You can’t get to where you want to go if you can’t see where you are going. Never is that more true than in process development. It’s mission-critical that the CMO’s R&D team has readily available and timely access to strong analytical support. At Seqens, that means having:

  • High-performance liquid chromatography (HPLC), used to separate, identify, and quantify each component in a mixture.
  • Gas chromatography (GC), used for separating and analyzing compounds that can be vaporized without decomposition, for testing a compound’s purity or separating components of a compound.
  • Liquid chromatography–mass spectrometry(LCMS) combines the physical separation capabilities of liquid chromatography (HPLC) with the mass analysis capabilities of mass spectrometry (MS). The two combined synergistically enhances the individual capabilities of each technique.
  • Gas chromatography–mass spectrometry(GCMS) combines the features of gas-chromatography and mass spectrometry to identify different substances within a test sample, detecting even trace amounts of a substance.
  • Nuclear magnetic resonancespectroscopy (NMR) exploits the magnetic properties of certain atomic nuclei and is used for determining the physical and chemical properties of atoms or the molecules in which they are contained.
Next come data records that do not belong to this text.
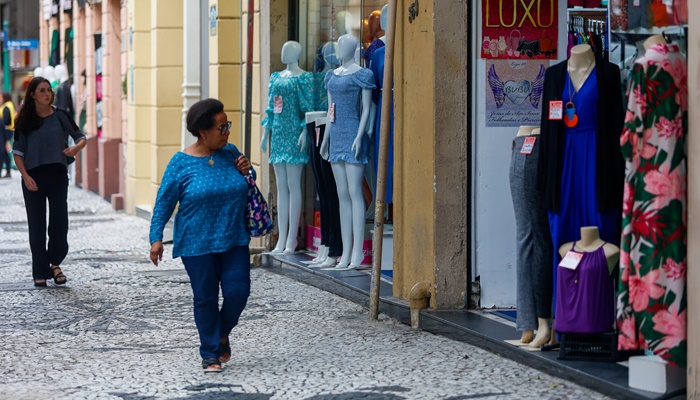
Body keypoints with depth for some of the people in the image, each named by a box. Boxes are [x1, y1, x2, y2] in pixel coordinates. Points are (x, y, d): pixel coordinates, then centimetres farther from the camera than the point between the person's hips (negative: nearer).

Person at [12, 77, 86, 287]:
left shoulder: (60, 116, 2)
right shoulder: (24, 121, 1)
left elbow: (80, 137, 6)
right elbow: (17, 152, 1)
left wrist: (77, 147, -17)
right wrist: (25, 176, -12)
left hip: (57, 175, 0)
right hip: (33, 178, 0)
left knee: (59, 221, -5)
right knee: (37, 225, 2)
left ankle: (55, 263, 18)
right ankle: (40, 272, 10)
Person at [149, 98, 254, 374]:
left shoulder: (230, 153, 4)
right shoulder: (181, 163, -8)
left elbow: (246, 187, 21)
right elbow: (164, 203, -3)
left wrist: (247, 172, -1)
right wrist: (156, 238, -8)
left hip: (234, 240, 3)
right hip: (197, 244, -3)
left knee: (238, 291, -5)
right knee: (205, 298, 4)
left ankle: (222, 334, 24)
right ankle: (210, 353, 19)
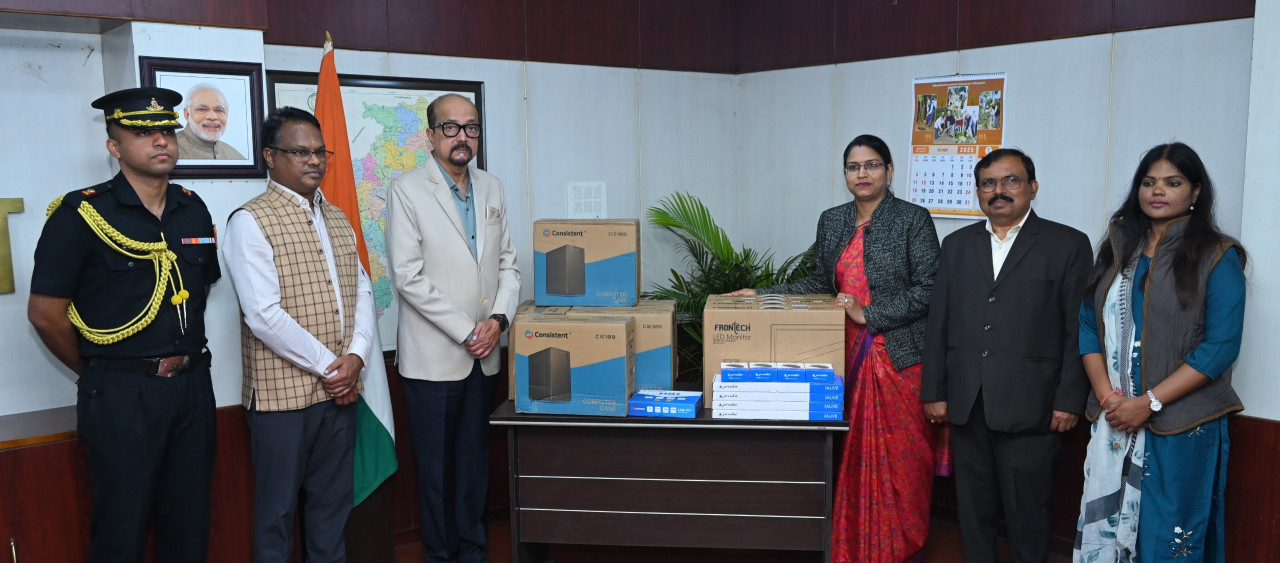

In order for the R&D team to be productive, the majority of this capability needs to be on site and within the direct control and access of the lead scientist on the project. Otherwise, the R&D team will be waiting for data and then deciding what changes are needed. Because process development is such an iterative process, it is very important that the lead scientist in charge has the ability to access analytical data quickly and easily. Otherwise, progress can slow to a crawl.

Sign up for our Blog Subscription and get the latest News and Insight right in your inbox

Throughout the drug development program, it’s essential to develop reliable methods for in-process testing as well as analysis of intermediates and APIs. It is also important that the technical team be able to perform real-time reaction monitoring to generate detailed reaction/impurity profiles. For that, they will need that array of instruments you’ll be looking for, without which it would be impossible to optimize reaction conditions. Optimization reduces cost and maximizes throughput by classical methods or statistical design of experiments (DOE).

Speak with the technical team of your prospective CMO.  It should become fairly obvious where they stand in terms of their internal analytical support for their R&D function. Anything less than consistent and reliable access to strong analytical capabilities should not be acceptable.